There are numerous cases of gradual morphometric change in species over time. Because of the near-completeness of fossil records found in marine sediment core samples, some of the most convincing examples are species of shelled marine protists. Motoyama (1997) reported that the protozoan Cycladophora davisiana underwent a "relatively rapid decrease in thorax size with a reduction of the spongy appendage. This change occurred during about 0.4 m.y.(s/b "mya?") from 2.8 to 2.4 Ma without cladogenesis. Following this interval, a decrease in thorax size continued gradually up to the Recent, resulting in very small morphology." Kuwahara (1997) and Raffi et al. (1998) provide similar results with other species of calcareous nannofossils.
Regarding one specific genus of fossil shark teeth, Cappetta (1987, p. 108) observed:
"Squalicorax represents a homogeneous group, with a lineage (S. falcatus – S. kaupi – S. pristodontus) showing a clear increase in tooth size, an increasingly blunt apical angle, a gradually smaller heel in relation to the cusp, with the disappearance of the notch separating the heel from the distal cutting edge of the cusp, a progressive enlargement and a more and more marked labio-lingual flattening, and finally an emphasized serration of the cutting edges."
Our data suggests there is evidence of an analogous change in the upper teeth of Hemipristis serra during the Miocene: they increased in size and their edges became more nearly completely serrated. While the differences do not serve to distinguish individual teeth, the differences between the various populations' samples are unequivocal. Unlike Squalicorax, there is no discernable change in other morphological characters, and thus no strong support for speciation events.
There are challenging problems associated with the study of specimens from disturbed sediments. As stated earlier, the possibility of contamination here was very real, given the nature of the Lee Creek mining operations. Even with a "pure" sample the assignment of a numerical value for age (to be used in regression modeling) necessarily requires some geochronologic compromises. In spite of these issues the statistical models give useful information.
Analysis was conducted using multiple linear regression of ratio on two explanatory variables: the distal edge length and the geologic age of the teeth. This showed strong evidence that geologically older teeth tended to be smaller with fewer serrations and larger teeth tend to have smaller ratio (shorter unserrated tip relative to total edge length). In addition, the regression showed strong evidence that there is some remaining variation in ratio (after having accounted for tooth size differences) that can be attributed to the differences in geologic age of the different samples. In other words, for teeth with similar overall size, those from the geologically older groups tend to have a larger ratio (longer unserrated tip).

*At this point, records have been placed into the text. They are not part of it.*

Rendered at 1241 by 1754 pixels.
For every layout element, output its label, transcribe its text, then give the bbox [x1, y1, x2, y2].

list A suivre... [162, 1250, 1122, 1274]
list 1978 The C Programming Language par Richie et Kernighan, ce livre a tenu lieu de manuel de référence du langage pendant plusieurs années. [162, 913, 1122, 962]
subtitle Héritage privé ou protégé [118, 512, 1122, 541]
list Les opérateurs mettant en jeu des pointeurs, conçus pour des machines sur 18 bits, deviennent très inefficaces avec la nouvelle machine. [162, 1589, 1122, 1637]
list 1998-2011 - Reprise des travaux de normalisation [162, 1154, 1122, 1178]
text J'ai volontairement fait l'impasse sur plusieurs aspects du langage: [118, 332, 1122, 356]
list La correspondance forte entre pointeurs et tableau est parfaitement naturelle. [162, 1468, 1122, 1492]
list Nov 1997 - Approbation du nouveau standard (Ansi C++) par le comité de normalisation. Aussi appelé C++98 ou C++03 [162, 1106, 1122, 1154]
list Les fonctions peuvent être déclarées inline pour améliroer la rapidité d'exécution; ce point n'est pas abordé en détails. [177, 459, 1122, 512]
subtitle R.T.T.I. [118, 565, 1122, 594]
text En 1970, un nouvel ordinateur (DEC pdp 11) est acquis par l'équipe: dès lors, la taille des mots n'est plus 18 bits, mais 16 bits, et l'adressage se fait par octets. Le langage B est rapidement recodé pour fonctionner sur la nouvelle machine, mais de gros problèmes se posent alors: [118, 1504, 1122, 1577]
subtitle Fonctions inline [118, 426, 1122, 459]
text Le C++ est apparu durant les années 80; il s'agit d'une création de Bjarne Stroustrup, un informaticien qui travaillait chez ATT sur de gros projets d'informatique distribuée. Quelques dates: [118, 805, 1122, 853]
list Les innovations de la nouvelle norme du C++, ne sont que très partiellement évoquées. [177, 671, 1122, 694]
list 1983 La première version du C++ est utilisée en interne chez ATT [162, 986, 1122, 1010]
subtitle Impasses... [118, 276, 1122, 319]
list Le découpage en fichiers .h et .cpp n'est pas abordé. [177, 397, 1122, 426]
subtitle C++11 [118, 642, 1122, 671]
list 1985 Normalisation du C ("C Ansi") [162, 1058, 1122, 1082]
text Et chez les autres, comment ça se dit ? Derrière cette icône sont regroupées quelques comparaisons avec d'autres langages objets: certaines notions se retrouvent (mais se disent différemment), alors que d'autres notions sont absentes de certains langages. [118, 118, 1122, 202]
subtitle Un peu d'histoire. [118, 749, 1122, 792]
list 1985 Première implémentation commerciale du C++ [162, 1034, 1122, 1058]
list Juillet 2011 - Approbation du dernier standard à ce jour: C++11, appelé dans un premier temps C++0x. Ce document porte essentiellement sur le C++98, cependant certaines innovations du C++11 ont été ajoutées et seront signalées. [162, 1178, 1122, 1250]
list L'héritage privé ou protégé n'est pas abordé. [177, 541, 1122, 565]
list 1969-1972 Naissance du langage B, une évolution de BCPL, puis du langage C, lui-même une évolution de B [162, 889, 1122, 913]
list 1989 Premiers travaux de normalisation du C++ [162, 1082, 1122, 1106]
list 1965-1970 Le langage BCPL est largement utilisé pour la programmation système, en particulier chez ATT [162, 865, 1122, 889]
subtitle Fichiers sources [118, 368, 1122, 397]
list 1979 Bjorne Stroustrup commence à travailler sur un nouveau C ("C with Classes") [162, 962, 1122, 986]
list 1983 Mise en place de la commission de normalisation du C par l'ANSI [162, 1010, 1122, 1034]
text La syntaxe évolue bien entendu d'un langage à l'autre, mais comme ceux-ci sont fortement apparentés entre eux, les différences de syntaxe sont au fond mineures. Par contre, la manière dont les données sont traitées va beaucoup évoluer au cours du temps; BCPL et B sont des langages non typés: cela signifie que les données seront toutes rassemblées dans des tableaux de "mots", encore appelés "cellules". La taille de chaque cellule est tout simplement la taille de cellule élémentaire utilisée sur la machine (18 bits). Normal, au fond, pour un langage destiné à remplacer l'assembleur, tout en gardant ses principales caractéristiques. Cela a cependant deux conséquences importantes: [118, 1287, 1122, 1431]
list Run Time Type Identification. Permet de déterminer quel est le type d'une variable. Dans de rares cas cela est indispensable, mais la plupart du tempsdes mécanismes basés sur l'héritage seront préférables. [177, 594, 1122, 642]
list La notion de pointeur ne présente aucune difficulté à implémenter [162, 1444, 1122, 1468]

The models were tested on two other species, H. curvatus (Eocene) and H. elongata (Recent). The linear model did not predict well for either of these species. The quadratic (in age) model predicted surprisingly well for the small sample of H. curvatus teeth, but not for the sample of H. elongata teeth. In future work it would be interesting to see how well this model works for a population of Lower Oligocene Hemipristis teeth.
We can only speculate why larger, more completely serrated teeth might confer a selective advantage. Perhaps Hemipristis' preferred prey changed over time. A frequently offered premise for the megatoothed shark Carcharocles teeth's gradual increase in size between the Eocene and Pliocene is that its preferred prey (cetaceans) increased in size during this same time frame. The extant species, Hemipristis elongata, today eats "a variety of fish prey, including anchovies, sea catfish, Bombay ducks (Harpadon), mackeral, croakers, grey sharks (Carcharhinus) and butterfly rays (Gymnura) (Compagno 1984, p. 441)."
The Belgrade Formation exposed in the Belgrade quarry is thought to have been an onshore environment (Harris and Zullo 1991). The Pungo River sediments are thought to have originated in a middle to outer shelf environment (Gibson 1983). The three members making up the Yorktown Formation in the Lee Creek Mine have been described as deposited in middle neritic, outer neritic, and middle to outer neritic environments, respectively, with ocean temperatures probably not much different from those of present-day eastern North Carolina (Snyder et al. 2001). All three of these environments (Belgrade, Pungo River, and Yorktown) would have contained the type of prey, which supports the extant species. Cappetta (1987) has described Hemipristis as having a cutting-clutching dentition: the spike-like lower teeth hold the prey while upper jaw teeth with their serrated edges cut like a steak knife. The Pungo River and Yorktown environments in the area where the Lee Creek Mine is now located contained large numbers of cetaceans. It is not inconceivable that Hemipristis serra, given its formidable dental equipment, preyed or scavenged on these as well, particularly during the Late Miocene and Pliocene. The increase in size of its teeth, with their more completely serrated edges, would surely have been advantageous for preying on cetaceans.